May 19, 2005
Tarantino brings intensity to 'CSI'
By BILL BRIOUX - Toronto Sun


How does a big shot like Quentin Tarantino wind up directing tonight's two-hour season finale of CSI: Crime Scene Investigation (CTV, CBS, 8 p.m.)?

Simple. He asks.

The Kill Bill auteur kept running into the cast and crew at award shows. Said he was a big fan.

One week last January he happened to be in Vegas when a former criminologist by the name of Larry Mitchell -- a consultant on the series -- bumped into him at a food court and invited him out to the set.

Mitchell had no idea who Tarantino was.

Series lead William Petersen (Gil Grissom) knew the dude. So did creator Anthony Zuiker. When Tarantino mentioned he had a little idea for the show, well, before you could say "royale with cheese," the deal was done.

The result is a chilling, creepy, disturbing, intense, funny, dark, sick, twisted, perfect episode of TV's No. 1 drama. (SPOILER ALERT -- some details from tonight's show follow).

Grave Danger (nice title) begins at a too-quiet crime scene. Suddenly, one of Grissom's team is abducted, sedated and buried alive in a Plexiglas coffin (if you've caught any of the promo clips this week you probably already know who it is. Suffice to say one of the two actors who nearly got fired a year back in a salary dispute earns their paycheque tonight.)

The abductor has evidently seen several Tarantino movies. He leaves classic yet obscure '60s music behind as a clue. He speaks in short, punchy, smart-alecky sentences. He isn't afraid to spill his guts, all over the screen.

He also leaves a computer link that leads to a coffin-cam website transmission of the victim's plight. Grissom and crew stand in horror as they helplessly watch their colleague consumed by fear inside the see-through crypt. There's a time limit before the air cuts out. There's a loaded gun and a tape recorder in the coffin. And, as the computer link keeps telling the forensic cop crew, "YOU CAN ONLY WATCH."

The intensity of the situation was evidently too much for Frank Gorshin. The former Batman villain, who died yesterday at 72, has a juicy cameo about halfway through tonight's finale. (See story below). He's in a Vegas lounge reminiscing with Tony Curtis, barely recognizable under 14 pounds of fake hair.

"I'm telling you, you couldn't beat this town in the '70s," he says in a rare line of dialogue actually in the original script.

Better quips were evidently ad-libbed. "Me, dress up in drag?" Curtis says at one point to Gorshin. "Who do you think you're talking to -- Jack Lemmon?" Gorshin even breaks into one last blast of Jack Nicholson and Ed Sullivan, God rest his riddle-me-this soul.

Other stars from the '70s, including former Bond girl Lois Chiles and black belt action star John Saxon, get face time in short but key roles.
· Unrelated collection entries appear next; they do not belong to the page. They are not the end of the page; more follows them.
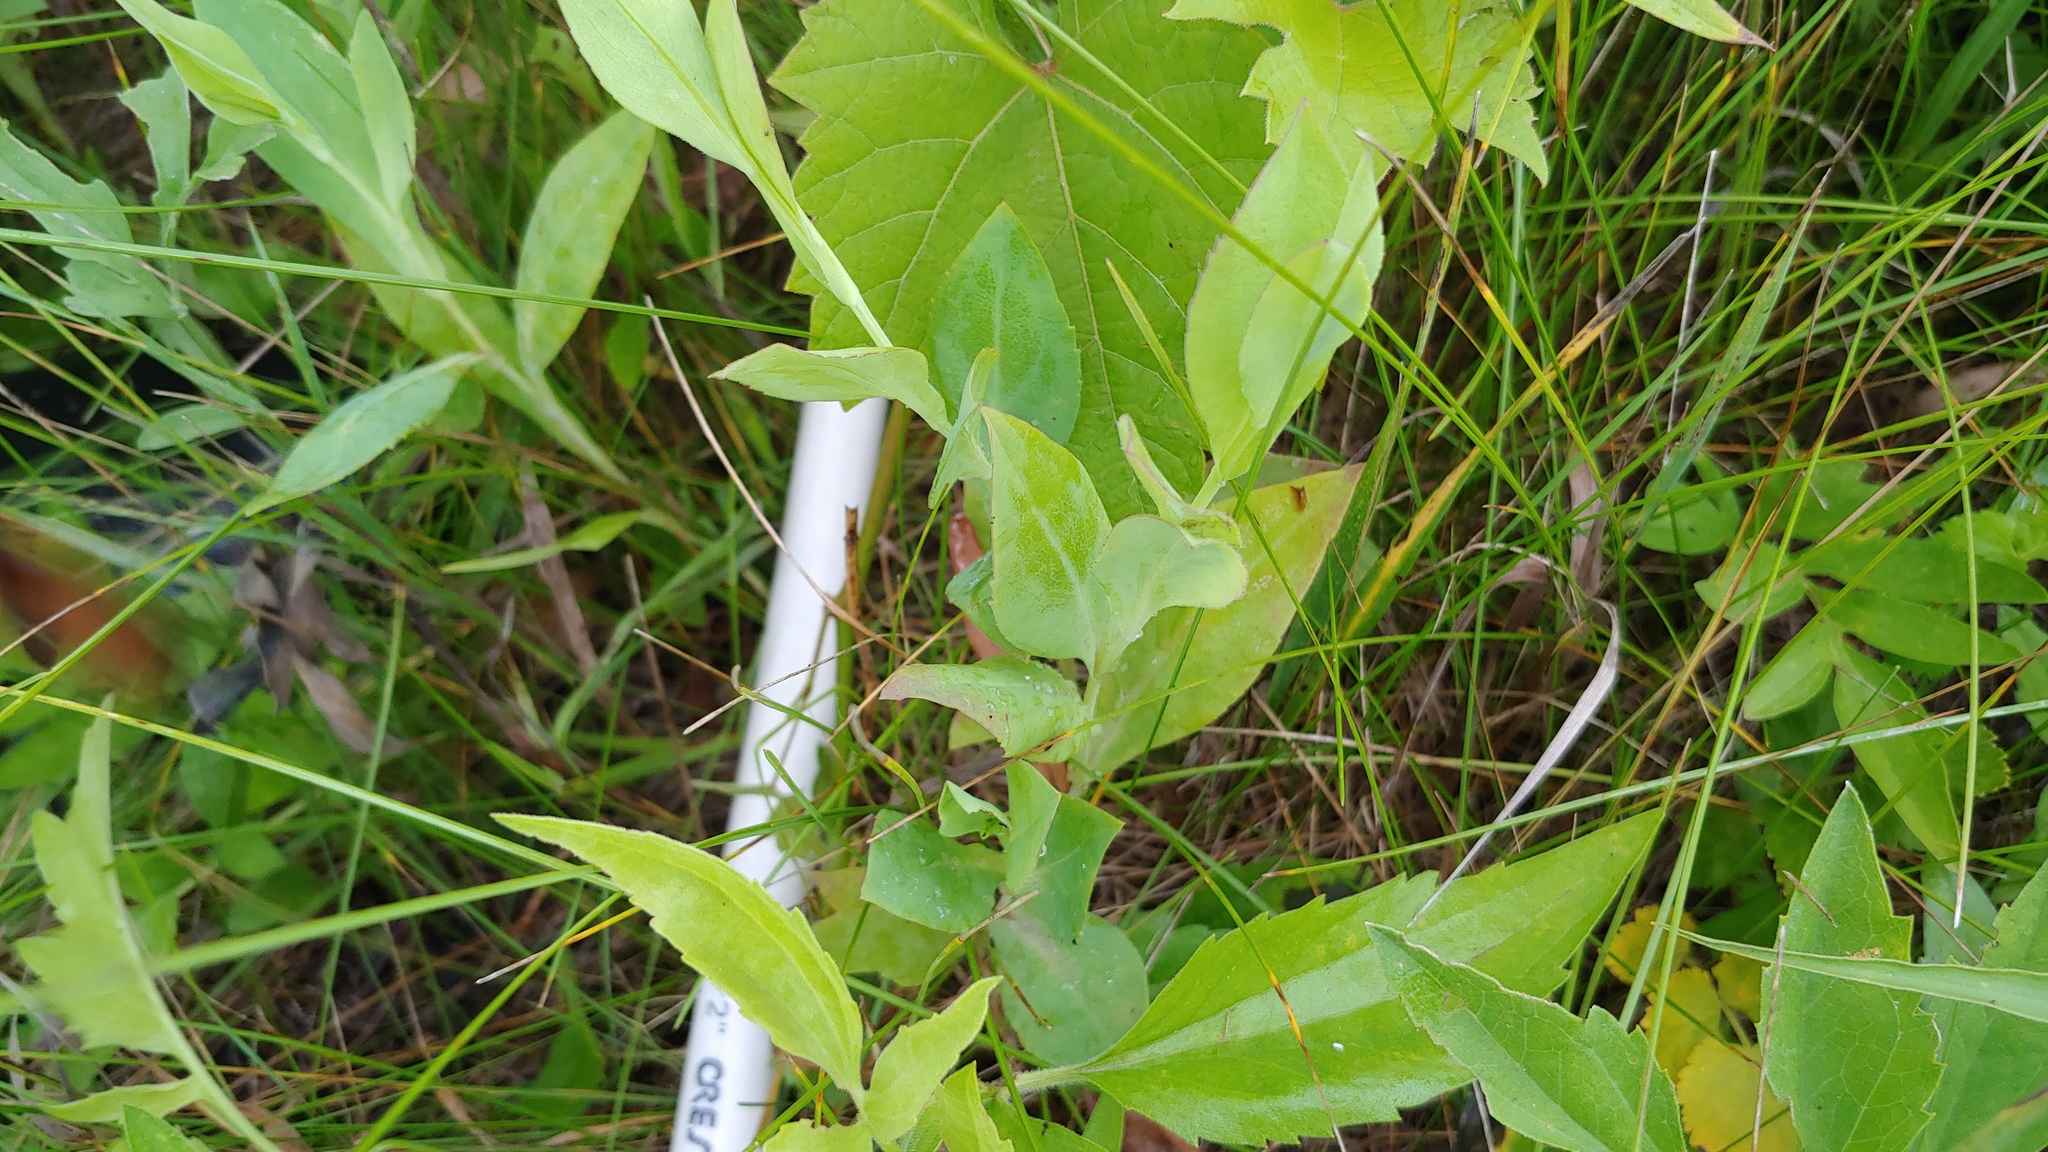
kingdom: Plantae
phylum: Tracheophyta
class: Magnoliopsida
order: Asterales
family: Asteraceae
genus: Symphyotrichum
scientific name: Symphyotrichum laeve
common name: Glaucous aster
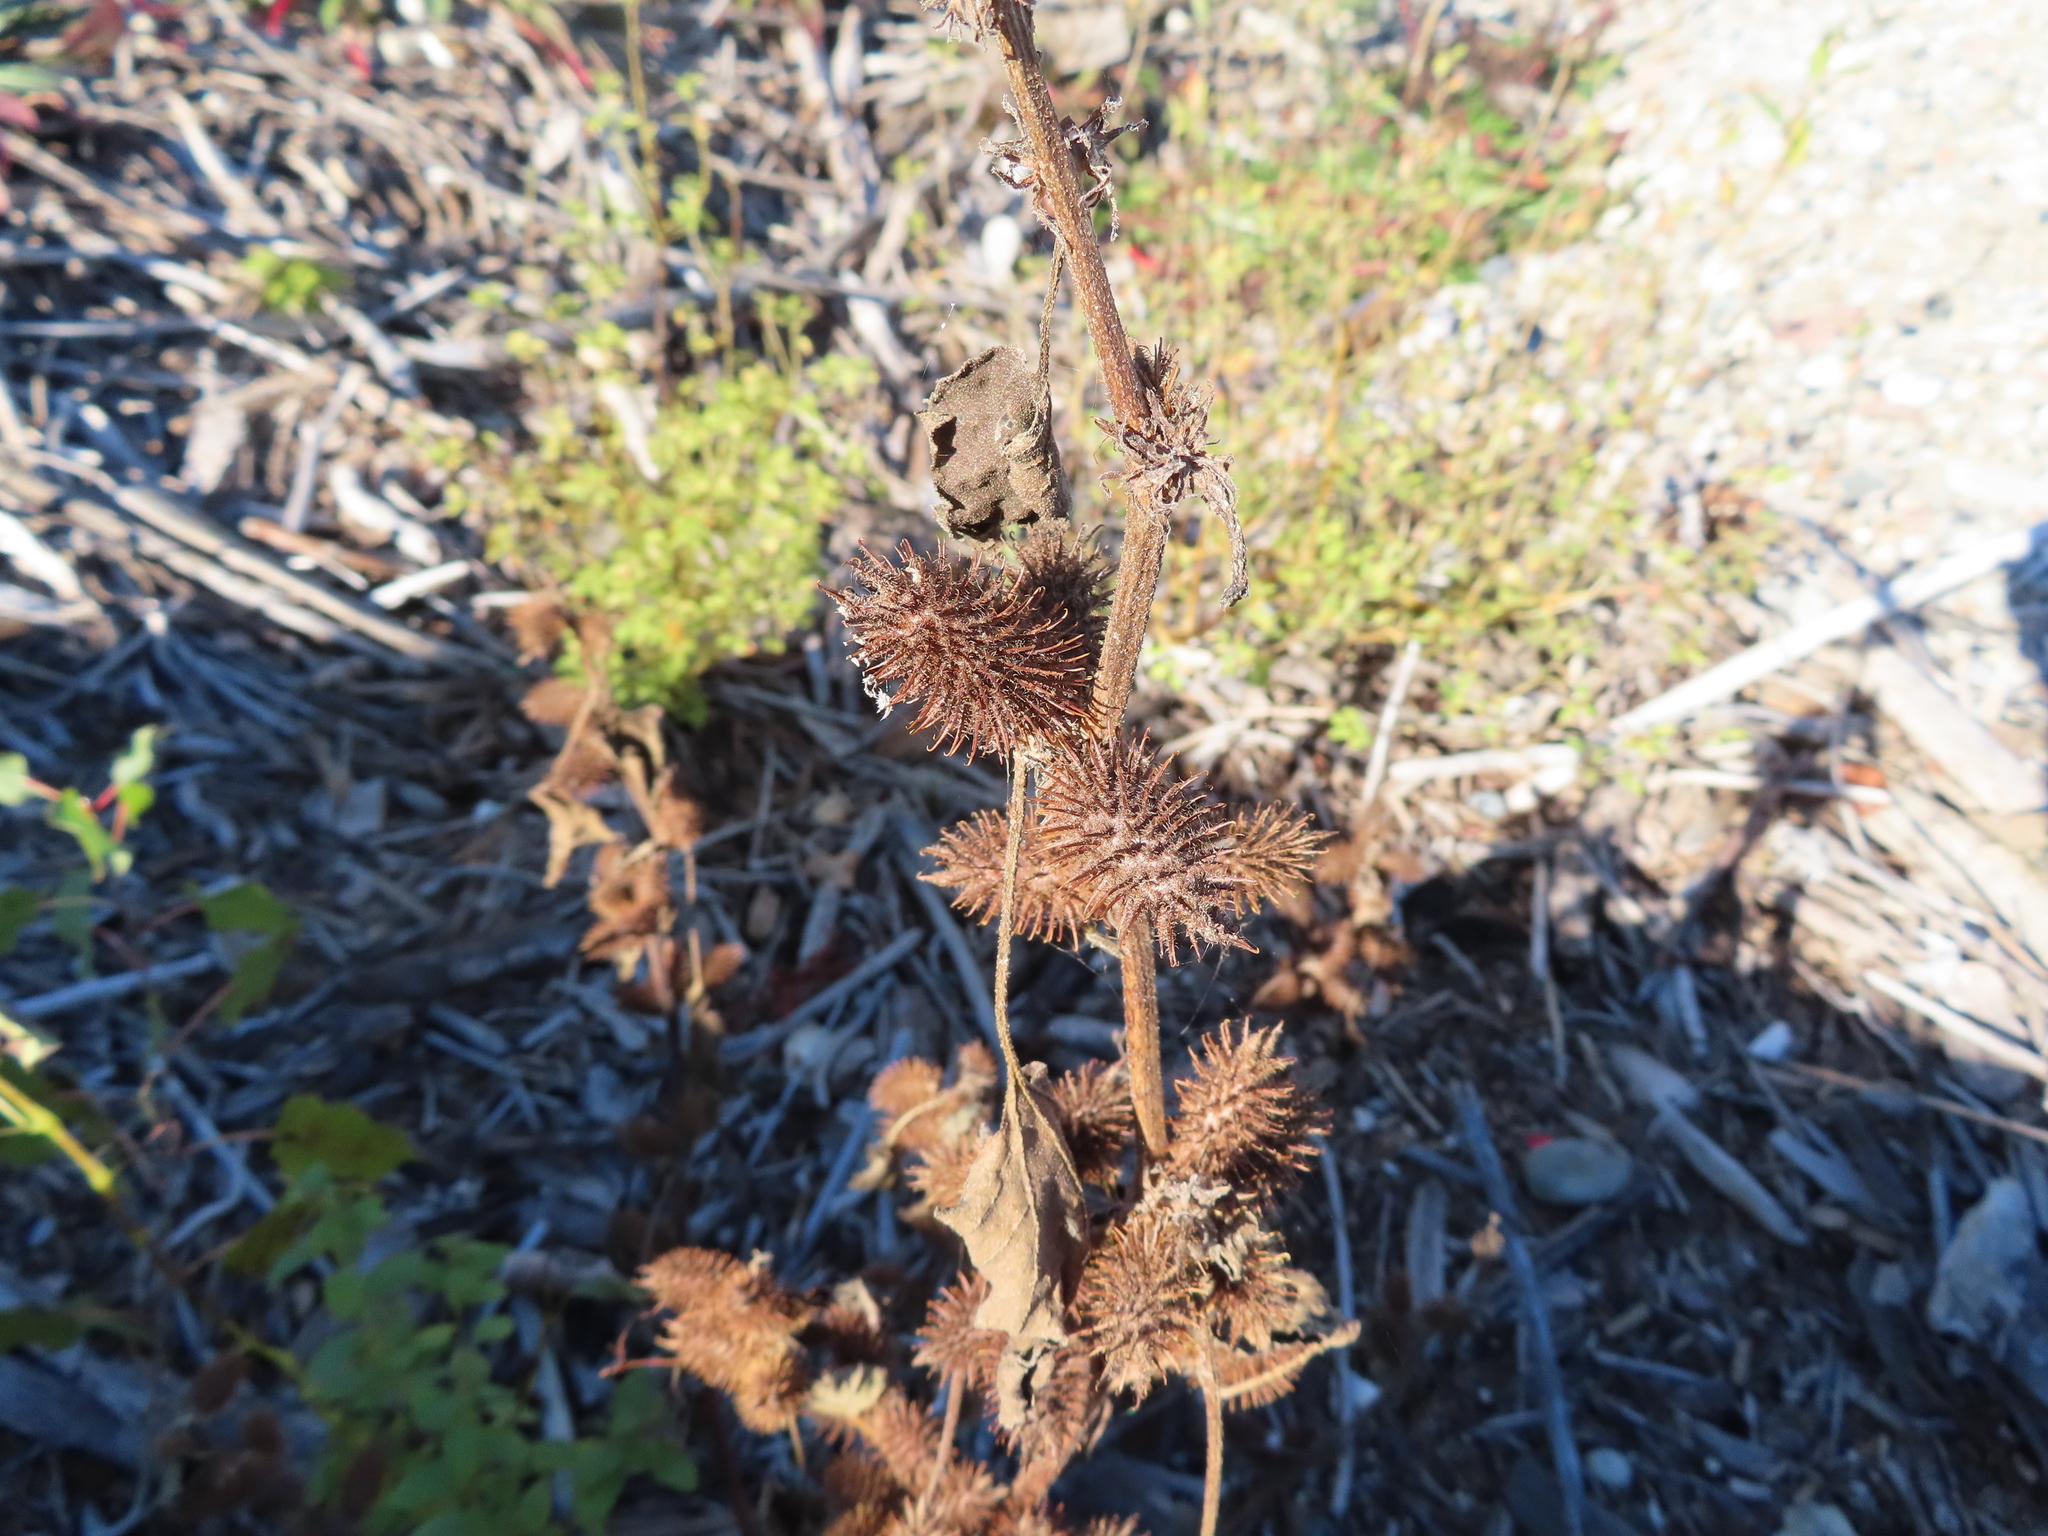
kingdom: Plantae
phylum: Tracheophyta
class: Magnoliopsida
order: Asterales
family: Asteraceae
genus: Xanthium
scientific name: Xanthium strumarium
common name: Rough cocklebur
Besides the usual Tarantino time shifting, there are plenty of twists, shocks and gross humour, including a chainsaw gag in the morgue. Scenes shift from sweet tributes to Roy Rogers to splattered doggie entrails. As usual, you'll want to eat at least three hours before diving into this show.

Don't let that put you off. Tarantino has crafted a brilliant study in crime, character and courage. TV at its best.